## Saved data entries

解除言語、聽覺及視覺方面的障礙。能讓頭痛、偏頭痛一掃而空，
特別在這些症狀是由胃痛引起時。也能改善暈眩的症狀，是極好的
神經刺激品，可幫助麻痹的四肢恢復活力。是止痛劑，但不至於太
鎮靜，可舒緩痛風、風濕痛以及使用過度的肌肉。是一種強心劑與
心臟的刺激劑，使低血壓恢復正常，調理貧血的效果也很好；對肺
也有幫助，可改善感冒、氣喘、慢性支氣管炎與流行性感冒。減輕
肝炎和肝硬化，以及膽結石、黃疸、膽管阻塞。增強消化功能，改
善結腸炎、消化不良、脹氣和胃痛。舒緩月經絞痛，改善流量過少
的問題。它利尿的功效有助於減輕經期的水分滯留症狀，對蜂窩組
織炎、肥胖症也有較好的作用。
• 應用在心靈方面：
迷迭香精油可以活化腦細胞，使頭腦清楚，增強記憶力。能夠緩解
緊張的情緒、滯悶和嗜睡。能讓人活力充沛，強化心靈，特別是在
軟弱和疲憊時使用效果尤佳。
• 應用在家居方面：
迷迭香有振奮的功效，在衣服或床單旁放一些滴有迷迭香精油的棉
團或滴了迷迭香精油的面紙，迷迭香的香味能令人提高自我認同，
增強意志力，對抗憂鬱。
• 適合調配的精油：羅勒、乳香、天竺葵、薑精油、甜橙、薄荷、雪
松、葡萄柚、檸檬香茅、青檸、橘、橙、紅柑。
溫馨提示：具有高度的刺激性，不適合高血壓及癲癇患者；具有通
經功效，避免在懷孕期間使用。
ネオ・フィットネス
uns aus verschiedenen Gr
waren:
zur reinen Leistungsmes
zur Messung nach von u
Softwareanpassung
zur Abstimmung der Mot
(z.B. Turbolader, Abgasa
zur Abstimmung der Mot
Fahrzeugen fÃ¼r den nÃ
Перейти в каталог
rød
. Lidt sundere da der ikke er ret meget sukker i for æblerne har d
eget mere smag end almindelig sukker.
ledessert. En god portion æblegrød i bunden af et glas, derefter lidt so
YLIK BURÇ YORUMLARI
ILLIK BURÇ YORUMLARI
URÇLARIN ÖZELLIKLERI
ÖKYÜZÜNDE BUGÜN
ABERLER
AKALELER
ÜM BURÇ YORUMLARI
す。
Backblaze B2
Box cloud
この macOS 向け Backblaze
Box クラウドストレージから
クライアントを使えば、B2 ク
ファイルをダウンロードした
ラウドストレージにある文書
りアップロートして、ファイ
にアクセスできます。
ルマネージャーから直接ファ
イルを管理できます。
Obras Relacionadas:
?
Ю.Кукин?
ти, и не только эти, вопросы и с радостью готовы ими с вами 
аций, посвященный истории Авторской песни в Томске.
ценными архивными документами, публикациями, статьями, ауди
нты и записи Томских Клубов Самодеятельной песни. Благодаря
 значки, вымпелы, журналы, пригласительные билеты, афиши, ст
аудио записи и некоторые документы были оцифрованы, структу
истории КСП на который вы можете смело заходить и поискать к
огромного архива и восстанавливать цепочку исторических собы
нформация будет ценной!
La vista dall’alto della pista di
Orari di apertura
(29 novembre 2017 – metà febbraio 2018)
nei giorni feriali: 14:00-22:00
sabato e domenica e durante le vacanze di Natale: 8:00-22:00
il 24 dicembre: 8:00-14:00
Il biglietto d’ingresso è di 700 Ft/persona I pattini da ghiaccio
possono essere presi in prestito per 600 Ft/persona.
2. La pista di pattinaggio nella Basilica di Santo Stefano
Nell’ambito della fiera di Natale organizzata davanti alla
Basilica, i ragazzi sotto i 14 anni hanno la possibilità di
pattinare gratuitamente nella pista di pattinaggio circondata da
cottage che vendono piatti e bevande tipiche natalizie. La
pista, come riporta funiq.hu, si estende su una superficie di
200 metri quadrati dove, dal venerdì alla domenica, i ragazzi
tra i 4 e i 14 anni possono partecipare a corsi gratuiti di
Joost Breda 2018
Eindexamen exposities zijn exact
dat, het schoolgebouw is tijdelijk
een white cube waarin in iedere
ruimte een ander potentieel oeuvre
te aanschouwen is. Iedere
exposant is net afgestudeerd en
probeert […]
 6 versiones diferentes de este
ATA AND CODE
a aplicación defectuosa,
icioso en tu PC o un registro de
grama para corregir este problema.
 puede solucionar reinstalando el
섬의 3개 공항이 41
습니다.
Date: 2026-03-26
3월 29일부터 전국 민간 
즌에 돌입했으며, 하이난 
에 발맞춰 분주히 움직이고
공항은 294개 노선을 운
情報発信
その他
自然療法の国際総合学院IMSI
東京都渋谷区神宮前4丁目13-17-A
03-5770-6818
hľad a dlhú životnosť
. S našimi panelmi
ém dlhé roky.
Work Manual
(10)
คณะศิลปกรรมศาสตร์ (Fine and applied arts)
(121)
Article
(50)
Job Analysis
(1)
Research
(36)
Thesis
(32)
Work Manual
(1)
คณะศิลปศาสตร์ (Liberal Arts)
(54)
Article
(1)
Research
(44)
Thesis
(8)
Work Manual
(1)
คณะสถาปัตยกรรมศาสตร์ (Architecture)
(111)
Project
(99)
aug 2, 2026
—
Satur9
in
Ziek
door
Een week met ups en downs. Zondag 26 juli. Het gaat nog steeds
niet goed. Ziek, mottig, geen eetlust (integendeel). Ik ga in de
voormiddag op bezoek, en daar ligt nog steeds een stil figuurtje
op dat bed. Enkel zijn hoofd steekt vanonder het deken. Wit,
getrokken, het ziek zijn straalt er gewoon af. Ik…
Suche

## Aim of the task
Take the entries above and transcribe them in full.

## Output below
解除言語、聽覺及視覺方面的障礙。能讓頭痛、偏頭痛一掃而空，
特別在這些症狀是由胃痛引起時。也能改善暈眩的症狀，是極好的
神經刺激品，可幫助麻痹的四肢恢復活力。是止痛劑，但不至於太
鎮靜，可舒緩痛風、風濕痛以及使用過度的肌肉。是一種強心劑與
心臟的刺激劑，使低血壓恢復正常，調理貧血的效果也很好；對肺
也有幫助，可改善感冒、氣喘、慢性支氣管炎與流行性感冒。減輕
肝炎和肝硬化，以及膽結石、黃疸、膽管阻塞。增強消化功能，改
善結腸炎、消化不良、脹氣和胃痛。舒緩月經絞痛，改善流量過少
的問題。它利尿的功效有助於減輕經期的水分滯留症狀，對蜂窩組
織炎、肥胖症也有較好的作用。
• 應用在心靈方面：
迷迭香精油可以活化腦細胞，使頭腦清楚，增強記憶力。能夠緩解
緊張的情緒、滯悶和嗜睡。能讓人活力充沛，強化心靈，特別是在
軟弱和疲憊時使用效果尤佳。
• 應用在家居方面：
迷迭香有振奮的功效，在衣服或床單旁放一些滴有迷迭香精油的棉
團或滴了迷迭香精油的面紙，迷迭香的香味能令人提高自我認同，
增強意志力，對抗憂鬱。
• 適合調配的精油：羅勒、乳香、天竺葵、薑精油、甜橙、薄荷、雪
松、葡萄柚、檸檬香茅、青檸、橘、橙、紅柑。
溫馨提示：具有高度的刺激性，不適合高血壓及癲癇患者；具有通
經功效，避免在懷孕期間使用。
ネオ・フィットネス
uns aus verschiedenen Gr
waren:
zur reinen Leistungsmes
zur Messung nach von u
Softwareanpassung
zur Abstimmung der Mot
(z.B. Turbolader, Abgasa
zur Abstimmung der Mot
Fahrzeugen fÃ¼r den nÃ
Перейти в каталог
rød
. Lidt sundere da der ikke er ret meget sukker i for æblerne har d
eget mere smag end almindelig sukker.
ledessert. En god portion æblegrød i bunden af et glas, derefter lidt so
YLIK BURÇ YORUMLARI
ILLIK BURÇ YORUMLARI
URÇLARIN ÖZELLIKLERI
ÖKYÜZÜNDE BUGÜN
ABERLER
AKALELER
ÜM BURÇ YORUMLARI
す。
Backblaze B2
Box cloud
この macOS 向け Backblaze
Box クラウドストレージから
クライアントを使えば、B2 ク
ファイルをダウンロードした
ラウドストレージにある文書
りアップロートして、ファイ
にアクセスできます。
ルマネージャーから直接ファ
イルを管理できます。
Obras Relacionadas:
?
Ю.Кукин?
ти, и не только эти, вопросы и с радостью готовы ими с вами 
аций, посвященный истории Авторской песни в Томске.
ценными архивными документами, публикациями, статьями, ауди
нты и записи Томских Клубов Самодеятельной песни. Благодаря
 значки, вымпелы, журналы, пригласительные билеты, афиши, ст
аудио записи и некоторые документы были оцифрованы, структу
истории КСП на который вы можете смело заходить и поискать к
огромного архива и восстанавливать цепочку исторических собы
нформация будет ценной!
La vista dall’alto della pista di
Orari di apertura
(29 novembre 2017 – metà febbraio 2018)
nei giorni feriali: 14:00-22:00
sabato e domenica e durante le vacanze di Natale: 8:00-22:00
il 24 dicembre: 8:00-14:00
Il biglietto d’ingresso è di 700 Ft/persona I pattini da ghiaccio
possono essere presi in prestito per 600 Ft/persona.
2. La pista di pattinaggio nella Basilica di Santo Stefano
Nell’ambito della fiera di Natale organizzata davanti alla
Basilica, i ragazzi sotto i 14 anni hanno la possibilità di
pattinare gratuitamente nella pista di pattinaggio circondata da
cottage che vendono piatti e bevande tipiche natalizie. La
pista, come riporta funiq.hu, si estende su una superficie di
200 metri quadrati dove, dal venerdì alla domenica, i ragazzi
tra i 4 e i 14 anni possono partecipare a corsi gratuiti di
Joost Breda 2018
Eindexamen exposities zijn exact
dat, het schoolgebouw is tijdelijk
een white cube waarin in iedere
ruimte een ander potentieel oeuvre
te aanschouwen is. Iedere
exposant is net afgestudeerd en
probeert […]
 6 versiones diferentes de este
ATA AND CODE
a aplicación defectuosa,
icioso en tu PC o un registro de
grama para corregir este problema.
 puede solucionar reinstalando el
섬의 3개 공항이 41
습니다.
Date: 2026-03-26
3월 29일부터 전국 민간 
즌에 돌입했으며, 하이난 
에 발맞춰 분주히 움직이고
공항은 294개 노선을 운
情報発信
その他
自然療法の国際総合学院IMSI
東京都渋谷区神宮前4丁目13-17-A
03-5770-6818
hľad a dlhú životnosť
. S našimi panelmi
ém dlhé roky.
Work Manual
(10)
คณะศิลปกรรมศาสตร์ (Fine and applied arts)
(121)
Article
(50)
Job Analysis
(1)
Research
(36)
Thesis
(32)
Work Manual
(1)
คณะศิลปศาสตร์ (Liberal Arts)
(54)
Article
(1)
Research
(44)
Thesis
(8)
Work Manual
(1)
คณะสถาปัตยกรรมศาสตร์ (Architecture)
(111)
Project
(99)
aug 2, 2026
—
Satur9
in
Ziek
door
Een week met ups en downs. Zondag 26 juli. Het gaat nog steeds
niet goed. Ziek, mottig, geen eetlust (integendeel). Ik ga in de
voormiddag op bezoek, en daar ligt nog steeds een stil figuurtje
op dat bed. Enkel zijn hoofd steekt vanonder het deken. Wit,
getrokken, het ziek zijn straalt er gewoon af. Ik…
Suche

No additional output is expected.